(Part of a data file)
* * * * *
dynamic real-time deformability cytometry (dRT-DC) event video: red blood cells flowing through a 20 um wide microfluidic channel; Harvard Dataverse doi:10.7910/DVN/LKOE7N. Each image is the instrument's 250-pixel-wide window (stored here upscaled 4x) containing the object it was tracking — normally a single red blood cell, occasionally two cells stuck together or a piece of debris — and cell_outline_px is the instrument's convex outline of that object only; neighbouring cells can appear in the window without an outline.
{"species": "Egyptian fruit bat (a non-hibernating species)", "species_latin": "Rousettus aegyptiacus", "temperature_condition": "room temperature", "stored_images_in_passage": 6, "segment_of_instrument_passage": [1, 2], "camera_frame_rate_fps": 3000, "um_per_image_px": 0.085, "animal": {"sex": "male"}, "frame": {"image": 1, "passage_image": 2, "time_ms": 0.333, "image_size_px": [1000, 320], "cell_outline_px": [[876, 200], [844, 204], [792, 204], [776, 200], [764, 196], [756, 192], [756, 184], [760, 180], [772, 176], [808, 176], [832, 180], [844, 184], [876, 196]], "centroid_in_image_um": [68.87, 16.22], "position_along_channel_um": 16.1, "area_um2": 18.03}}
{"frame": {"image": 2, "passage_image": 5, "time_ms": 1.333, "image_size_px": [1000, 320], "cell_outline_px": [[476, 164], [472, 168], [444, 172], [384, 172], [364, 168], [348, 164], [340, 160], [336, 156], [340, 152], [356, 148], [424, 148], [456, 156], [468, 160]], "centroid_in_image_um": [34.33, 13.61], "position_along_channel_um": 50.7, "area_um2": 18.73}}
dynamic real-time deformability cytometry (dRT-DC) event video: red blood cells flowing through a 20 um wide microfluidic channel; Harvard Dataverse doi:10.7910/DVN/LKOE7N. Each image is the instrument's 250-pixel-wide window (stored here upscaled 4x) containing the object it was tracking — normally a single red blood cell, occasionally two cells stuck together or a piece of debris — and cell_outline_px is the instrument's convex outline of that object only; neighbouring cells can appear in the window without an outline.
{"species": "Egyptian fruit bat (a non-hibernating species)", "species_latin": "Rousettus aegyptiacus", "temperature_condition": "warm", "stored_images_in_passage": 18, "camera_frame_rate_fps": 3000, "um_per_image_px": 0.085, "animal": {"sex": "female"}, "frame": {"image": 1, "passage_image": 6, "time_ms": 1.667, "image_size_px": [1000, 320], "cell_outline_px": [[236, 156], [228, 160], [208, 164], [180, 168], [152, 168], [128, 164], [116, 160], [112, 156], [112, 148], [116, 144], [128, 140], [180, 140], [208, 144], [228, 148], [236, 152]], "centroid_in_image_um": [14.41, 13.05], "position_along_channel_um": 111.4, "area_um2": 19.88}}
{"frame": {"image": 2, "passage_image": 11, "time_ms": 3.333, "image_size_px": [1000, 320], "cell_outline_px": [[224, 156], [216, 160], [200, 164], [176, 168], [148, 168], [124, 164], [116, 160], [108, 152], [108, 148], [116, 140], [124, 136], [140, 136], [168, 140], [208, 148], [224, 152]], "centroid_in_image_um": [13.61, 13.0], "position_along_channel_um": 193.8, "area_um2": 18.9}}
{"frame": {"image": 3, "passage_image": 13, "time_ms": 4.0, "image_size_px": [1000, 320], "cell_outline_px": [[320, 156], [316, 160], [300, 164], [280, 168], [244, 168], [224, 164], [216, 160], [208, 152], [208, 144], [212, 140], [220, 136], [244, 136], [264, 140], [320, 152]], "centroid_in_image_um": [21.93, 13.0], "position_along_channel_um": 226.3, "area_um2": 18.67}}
* * * * *
REQUIRED WORK: Output each record exactly, leaving nothing out.

OUTPUT FOR THIS TASK:
dynamic real-time deformability cytometry (dRT-DC) event video: red blood cells flowing through a 20 um wide microfluidic channel; Harvard Dataverse doi:10.7910/DVN/LKOE7N. Each image is the instrument's 250-pixel-wide window (stored here upscaled 4x) containing the object it was tracking — normally a single red blood cell, occasionally two cells stuck together or a piece of debris — and cell_outline_px is the instrument's convex outline of that object only; neighbouring cells can appear in the window without an outline.
{"species": "Egyptian fruit bat (a non-hibernating species)", "species_latin": "Rousettus aegyptiacus", "temperature_condition": "room temperature", "stored_images_in_passage": 6, "segment_of_instrument_passage": [1, 2], "camera_frame_rate_fps": 3000, "um_per_image_px": 0.085, "animal": {"sex": "male"}, "frame": {"image": 1, "passage_image": 2, "time_ms": 0.333, "image_size_px": [1000, 320], "cell_outline_px": [[876, 200], [844, 204], [792, 204], [776, 200], [764, 196], [756, 192], [756, 184], [760, 180], [772, 176], [808, 176], [832, 180], [844, 184], [876, 196]], "centroid_in_image_um": [68.87, 16.22], "position_along_channel_um": 16.1, "area_um2": 18.03}}
{"frame": {"image": 2, "passage_image": 5, "time_ms": 1.333, "image_size_px": [1000, 320], "cell_outline_px": [[476, 164], [472, 168], [444, 172], [384, 172], [364, 168], [348, 164], [340, 160], [336, 156], [340, 152], [356, 148], [424, 148], [456, 156], [468, 160]], "centroid_in_image_um": [34.33, 13.61], "position_along_channel_um": 50.7, "area_um2": 18.73}}
dynamic real-time deformability cytometry (dRT-DC) event video: red blood cells flowing through a 20 um wide microfluidic channel; Harvard Dataverse doi:10.7910/DVN/LKOE7N. Each image is the instrument's 250-pixel-wide window (stored here upscaled 4x) containing the object it was tracking — normally a single red blood cell, occasionally two cells stuck together or a piece of debris — and cell_outline_px is the instrument's convex outline of that object only; neighbouring cells can appear in the window without an outline.
{"species": "Egyptian fruit bat (a non-hibernating species)", "species_latin": "Rousettus aegyptiacus", "temperature_condition": "warm", "stored_images_in_passage": 18, "camera_frame_rate_fps": 3000, "um_per_image_px": 0.085, "animal": {"sex": "female"}, "frame": {"image": 1, "passage_image": 6, "time_ms": 1.667, "image_size_px": [1000, 320], "cell_outline_px": [[236, 156], [228, 160], [208, 164], [180, 168], [152, 168], [128, 164], [116, 160], [112, 156], [112, 148], [116, 144], [128, 140], [180, 140], [208, 144], [228, 148], [236, 152]], "centroid_in_image_um": [14.41, 13.05], "position_along_channel_um": 111.4, "area_um2": 19.88}}
{"frame": {"image": 2, "passage_image": 11, "time_ms": 3.333, "image_size_px": [1000, 320], "cell_outline_px": [[224, 156], [216, 160], [200, 164], [176, 168], [148, 168], [124, 164], [116, 160], [108, 152], [108, 148], [116, 140], [124, 136], [140, 136], [168, 140], [208, 148], [224, 152]], "centroid_in_image_um": [13.61, 13.0], "position_along_channel_um": 193.8, "area_um2": 18.9}}
{"frame": {"image": 3, "passage_image": 13, "time_ms": 4.0, "image_size_px": [1000, 320], "cell_outline_px": [[320, 156], [316, 160], [300, 164], [280, 168], [244, 168], [224, 164], [216, 160], [208, 152], [208, 144], [212, 140], [220, 136], [244, 136], [264, 140], [320, 152]], "centroid_in_image_um": [21.93, 13.0], "position_along_channel_um": 226.3, "area_um2": 18.67}}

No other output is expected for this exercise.